Stored data entries

* * * * *

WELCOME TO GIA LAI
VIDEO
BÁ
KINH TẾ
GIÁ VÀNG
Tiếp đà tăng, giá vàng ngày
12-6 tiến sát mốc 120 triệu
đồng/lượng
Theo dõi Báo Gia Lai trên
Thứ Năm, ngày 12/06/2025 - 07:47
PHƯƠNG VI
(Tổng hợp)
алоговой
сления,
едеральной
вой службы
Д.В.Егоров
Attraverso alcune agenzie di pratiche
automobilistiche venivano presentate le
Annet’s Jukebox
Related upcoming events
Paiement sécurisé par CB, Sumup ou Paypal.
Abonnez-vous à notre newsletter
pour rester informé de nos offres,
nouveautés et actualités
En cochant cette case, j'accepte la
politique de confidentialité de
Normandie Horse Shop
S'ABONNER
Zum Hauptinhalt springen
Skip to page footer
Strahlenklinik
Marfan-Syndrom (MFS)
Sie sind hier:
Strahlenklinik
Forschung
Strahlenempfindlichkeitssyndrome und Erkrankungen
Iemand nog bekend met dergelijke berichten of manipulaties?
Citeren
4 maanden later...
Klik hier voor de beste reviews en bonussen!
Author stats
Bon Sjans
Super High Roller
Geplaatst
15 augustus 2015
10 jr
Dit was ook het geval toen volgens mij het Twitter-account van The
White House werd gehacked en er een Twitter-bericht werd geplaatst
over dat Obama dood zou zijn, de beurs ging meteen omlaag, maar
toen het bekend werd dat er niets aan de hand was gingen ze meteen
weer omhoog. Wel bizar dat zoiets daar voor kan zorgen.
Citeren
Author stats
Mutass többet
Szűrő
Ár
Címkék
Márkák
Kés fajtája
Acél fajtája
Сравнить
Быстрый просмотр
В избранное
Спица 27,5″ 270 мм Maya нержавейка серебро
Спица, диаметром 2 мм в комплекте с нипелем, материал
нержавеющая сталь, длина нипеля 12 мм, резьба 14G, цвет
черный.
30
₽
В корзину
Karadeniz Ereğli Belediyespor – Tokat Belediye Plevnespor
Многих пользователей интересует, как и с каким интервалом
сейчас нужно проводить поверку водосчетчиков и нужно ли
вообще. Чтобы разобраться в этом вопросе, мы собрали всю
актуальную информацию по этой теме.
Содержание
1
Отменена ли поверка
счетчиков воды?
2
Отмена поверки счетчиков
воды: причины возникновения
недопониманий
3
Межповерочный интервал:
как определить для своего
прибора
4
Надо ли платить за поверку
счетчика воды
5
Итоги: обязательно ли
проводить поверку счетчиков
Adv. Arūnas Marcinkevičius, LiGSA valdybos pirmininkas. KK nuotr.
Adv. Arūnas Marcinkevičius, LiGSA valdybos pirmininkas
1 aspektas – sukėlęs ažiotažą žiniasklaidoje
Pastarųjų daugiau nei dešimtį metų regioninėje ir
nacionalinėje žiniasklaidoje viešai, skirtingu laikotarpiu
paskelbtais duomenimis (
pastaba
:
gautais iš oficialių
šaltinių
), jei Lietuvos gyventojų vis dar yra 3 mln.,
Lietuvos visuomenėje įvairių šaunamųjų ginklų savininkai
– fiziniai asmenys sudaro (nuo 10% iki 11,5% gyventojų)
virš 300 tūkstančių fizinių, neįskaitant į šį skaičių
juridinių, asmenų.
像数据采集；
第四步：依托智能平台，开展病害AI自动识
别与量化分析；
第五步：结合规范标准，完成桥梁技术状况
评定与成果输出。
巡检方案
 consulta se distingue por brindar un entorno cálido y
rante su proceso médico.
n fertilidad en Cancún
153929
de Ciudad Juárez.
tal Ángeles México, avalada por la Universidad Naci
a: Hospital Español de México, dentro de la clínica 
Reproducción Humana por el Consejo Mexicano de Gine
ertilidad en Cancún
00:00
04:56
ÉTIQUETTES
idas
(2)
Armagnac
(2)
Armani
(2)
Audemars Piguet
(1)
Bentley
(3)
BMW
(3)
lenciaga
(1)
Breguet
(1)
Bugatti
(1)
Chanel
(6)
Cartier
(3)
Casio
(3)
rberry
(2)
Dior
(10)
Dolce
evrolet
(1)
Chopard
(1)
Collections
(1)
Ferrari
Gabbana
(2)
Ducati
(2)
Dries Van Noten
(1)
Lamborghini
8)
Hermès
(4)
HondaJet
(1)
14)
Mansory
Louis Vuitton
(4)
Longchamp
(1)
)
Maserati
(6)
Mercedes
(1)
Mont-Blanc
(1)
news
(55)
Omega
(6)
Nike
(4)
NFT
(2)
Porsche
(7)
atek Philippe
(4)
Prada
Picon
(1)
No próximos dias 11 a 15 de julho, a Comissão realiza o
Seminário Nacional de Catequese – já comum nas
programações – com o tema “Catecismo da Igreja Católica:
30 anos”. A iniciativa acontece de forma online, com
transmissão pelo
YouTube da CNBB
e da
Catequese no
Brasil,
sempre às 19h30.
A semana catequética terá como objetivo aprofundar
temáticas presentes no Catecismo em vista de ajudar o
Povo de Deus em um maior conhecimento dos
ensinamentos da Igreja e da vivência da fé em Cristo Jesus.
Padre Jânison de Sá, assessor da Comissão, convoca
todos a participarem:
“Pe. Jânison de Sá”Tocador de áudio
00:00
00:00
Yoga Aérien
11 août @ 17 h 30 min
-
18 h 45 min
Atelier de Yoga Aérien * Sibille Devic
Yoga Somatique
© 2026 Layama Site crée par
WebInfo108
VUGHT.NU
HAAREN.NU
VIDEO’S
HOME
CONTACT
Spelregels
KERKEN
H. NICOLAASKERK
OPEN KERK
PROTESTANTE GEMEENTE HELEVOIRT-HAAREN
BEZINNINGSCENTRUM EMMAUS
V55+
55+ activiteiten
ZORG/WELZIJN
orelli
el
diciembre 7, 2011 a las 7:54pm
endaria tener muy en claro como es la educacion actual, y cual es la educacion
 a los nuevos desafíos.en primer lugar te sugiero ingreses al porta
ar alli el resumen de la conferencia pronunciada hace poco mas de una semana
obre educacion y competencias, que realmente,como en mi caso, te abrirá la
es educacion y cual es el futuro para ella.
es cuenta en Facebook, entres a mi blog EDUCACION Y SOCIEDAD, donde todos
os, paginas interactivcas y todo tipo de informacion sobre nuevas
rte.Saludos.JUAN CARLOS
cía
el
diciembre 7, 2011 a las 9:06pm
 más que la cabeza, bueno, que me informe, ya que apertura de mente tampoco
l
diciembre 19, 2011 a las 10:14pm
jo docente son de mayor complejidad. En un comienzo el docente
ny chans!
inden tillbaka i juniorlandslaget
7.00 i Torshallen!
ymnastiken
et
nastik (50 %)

* * * * *

Could you give every line of text in all of the records as a numbered list, with blank lines left out?

• _Written reply_:
1. WELCOME TO GIA LAI
2. VIDEO
3. BÁ
4. KINH TẾ
5. GIÁ VÀNG
6. Tiếp đà tăng, giá vàng ngày
7. 12-6 tiến sát mốc 120 triệu
8. đồng/lượng
9. Theo dõi Báo Gia Lai trên
10. Thứ Năm, ngày 12/06/2025 - 07:47
11. PHƯƠNG VI
12. (Tổng hợp)
13. алоговой
14. сления,
15. едеральной
16. вой службы
17. Д.В.Егоров
18. Attraverso alcune agenzie di pratiche
19. automobilistiche venivano presentate le
20. Annet’s Jukebox
21. Related upcoming events
22. Paiement sécurisé par CB, Sumup ou Paypal.
23. Abonnez-vous à notre newsletter
24. pour rester informé de nos offres,
25. nouveautés et actualités
26. En cochant cette case, j'accepte la
27. politique de confidentialité de
28. Normandie Horse Shop
29. S'ABONNER
30. Zum Hauptinhalt springen
31. Skip to page footer
32. Strahlenklinik
33. Marfan-Syndrom (MFS)
34. Sie sind hier:
35. Strahlenklinik
36. Forschung
37. Strahlenempfindlichkeitssyndrome und Erkrankungen
38. Iemand nog bekend met dergelijke berichten of manipulaties?
39. Citeren
40. 4 maanden later...
41. Klik hier voor de beste reviews en bonussen!
42. Author stats
43. Bon Sjans
44. Super High Roller
45. Geplaatst
46. 15 augustus 2015
47. 10 jr
48. Dit was ook het geval toen volgens mij het Twitter-account van The
49. White House werd gehacked en er een Twitter-bericht werd geplaatst
50. over dat Obama dood zou zijn, de beurs ging meteen omlaag, maar
51. toen het bekend werd dat er niets aan de hand was gingen ze meteen
52. weer omhoog. Wel bizar dat zoiets daar voor kan zorgen.
53. Citeren
54. Author stats
55. Mutass többet
56. Szűrő
57. Ár
58. Címkék
59. Márkák
60. Kés fajtája
61. Acél fajtája
62. Сравнить
63. Быстрый просмотр
64. В избранное
65. Спица 27,5″ 270 мм Maya нержавейка серебро
66. Спица, диаметром 2 мм в комплекте с нипелем, материал
67. нержавеющая сталь, длина нипеля 12 мм, резьба 14G, цвет
68. черный.
69. 30
70. ₽
71. В корзину
72. Karadeniz Ereğli Belediyespor – Tokat Belediye Plevnespor
73. Многих пользователей интересует, как и с каким интервалом
74. сейчас нужно проводить поверку водосчетчиков и нужно ли
75. вообще. Чтобы разобраться в этом вопросе, мы собрали всю
76. актуальную информацию по этой теме.
77. Содержание
78. 1
79. Отменена ли поверка
80. счетчиков воды?
81. 2
82. Отмена поверки счетчиков
83. воды: причины возникновения
84. недопониманий
85. 3
86. Межповерочный интервал:
87. как определить для своего
88. прибора
89. 4
90. Надо ли платить за поверку
91. счетчика воды
92. 5
93. Итоги: обязательно ли
94. проводить поверку счетчиков
95. Adv. Arūnas Marcinkevičius, LiGSA valdybos pirmininkas. KK nuotr.
96. Adv. Arūnas Marcinkevičius, LiGSA valdybos pirmininkas
97. 1 aspektas – sukėlęs ažiotažą žiniasklaidoje
98. Pastarųjų daugiau nei dešimtį metų regioninėje ir
99. nacionalinėje žiniasklaidoje viešai, skirtingu laikotarpiu
100. paskelbtais duomenimis (
101. pastaba
102. :
103. gautais iš oficialių
104. šaltinių
105. ), jei Lietuvos gyventojų vis dar yra 3 mln.,
106. Lietuvos visuomenėje įvairių šaunamųjų ginklų savininkai
107. – fiziniai asmenys sudaro (nuo 10% iki 11,5% gyventojų)
108. virš 300 tūkstančių fizinių, neįskaitant į šį skaičių
109. juridinių, asmenų.
110. 像数据采集；
111. 第四步：依托智能平台，开展病害AI自动识
112. 别与量化分析；
113. 第五步：结合规范标准，完成桥梁技术状况
114. 评定与成果输出。
115. 巡检方案
116.  consulta se distingue por brindar un entorno cálido y
117. rante su proceso médico.
118. n fertilidad en Cancún
119. 153929
120. de Ciudad Juárez.
121. tal Ángeles México, avalada por la Universidad Naci
122. a: Hospital Español de México, dentro de la clínica 
123. Reproducción Humana por el Consejo Mexicano de Gine
124. ertilidad en Cancún
125. 00:00
126. 04:56
127. ÉTIQUETTES
128. idas
129. (2)
130. Armagnac
131. (2)
132. Armani
133. (2)
134. Audemars Piguet
135. (1)
136. Bentley
137. (3)
138. BMW
139. (3)
140. lenciaga
141. (1)
142. Breguet
143. (1)
144. Bugatti
145. (1)
146. Chanel
147. (6)
148. Cartier
149. (3)
150. Casio
151. (3)
152. rberry
153. (2)
154. Dior
155. (10)
156. Dolce
157. evrolet
158. (1)
159. Chopard
160. (1)
161. Collections
162. (1)
163. Ferrari
164. Gabbana
165. (2)
166. Ducati
167. (2)
168. Dries Van Noten
169. (1)
170. Lamborghini
171. 8)
172. Hermès
173. (4)
174. HondaJet
175. (1)
176. 14)
177. Mansory
178. Louis Vuitton
179. (4)
180. Longchamp
181. (1)
182. )
183. Maserati
184. (6)
185. Mercedes
186. (1)
187. Mont-Blanc
188. (1)
189. news
190. (55)
191. Omega
192. (6)
193. Nike
194. (4)
195. NFT
196. (2)
197. Porsche
198. (7)
199. atek Philippe
200. (4)
201. Prada
202. Picon
203. (1)
204. No próximos dias 11 a 15 de julho, a Comissão realiza o
205. Seminário Nacional de Catequese – já comum nas
206. programações – com o tema “Catecismo da Igreja Católica:
207. 30 anos”. A iniciativa acontece de forma online, com
208. transmissão pelo
209. YouTube da CNBB
210. e da
211. Catequese no
212. Brasil,
213. sempre às 19h30.
214. A semana catequética terá como objetivo aprofundar
215. temáticas presentes no Catecismo em vista de ajudar o
216. Povo de Deus em um maior conhecimento dos
217. ensinamentos da Igreja e da vivência da fé em Cristo Jesus.
218. Padre Jânison de Sá, assessor da Comissão, convoca
219. todos a participarem:
220. “Pe. Jânison de Sá”Tocador de áudio
221. 00:00
222. 00:00
223. Yoga Aérien
224. 11 août @ 17 h 30 min
225. -
226. 18 h 45 min
227. Atelier de Yoga Aérien * Sibille Devic
228. Yoga Somatique
229. © 2026 Layama Site crée par
230. WebInfo108
231. VUGHT.NU
232. HAAREN.NU
233. VIDEO’S
234. HOME
235. CONTACT
236. Spelregels
237. KERKEN
238. H. NICOLAASKERK
239. OPEN KERK
240. PROTESTANTE GEMEENTE HELEVOIRT-HAAREN
241. BEZINNINGSCENTRUM EMMAUS
242. V55+
243. 55+ activiteiten
244. ZORG/WELZIJN
245. orelli
246. el
247. diciembre 7, 2011 a las 7:54pm
248. endaria tener muy en claro como es la educacion actual, y cual es la educacion
249.  a los nuevos desafíos.en primer lugar te sugiero ingreses al porta
250. ar alli el resumen de la conferencia pronunciada hace poco mas de una semana
251. obre educacion y competencias, que realmente,como en mi caso, te abrirá la
252. es educacion y cual es el futuro para ella.
253. es cuenta en Facebook, entres a mi blog EDUCACION Y SOCIEDAD, donde todos
254. os, paginas interactivcas y todo tipo de informacion sobre nuevas
255. rte.Saludos.JUAN CARLOS
256. cía
257. el
258. diciembre 7, 2011 a las 9:06pm
259.  más que la cabeza, bueno, que me informe, ya que apertura de mente tampoco
260. l
261. diciembre 19, 2011 a las 10:14pm
262. jo docente son de mayor complejidad. En un comienzo el docente
263. ny chans!
264. inden tillbaka i juniorlandslaget
265. 7.00 i Torshallen!
266. ymnastiken
267. et
268. nastik (50 %)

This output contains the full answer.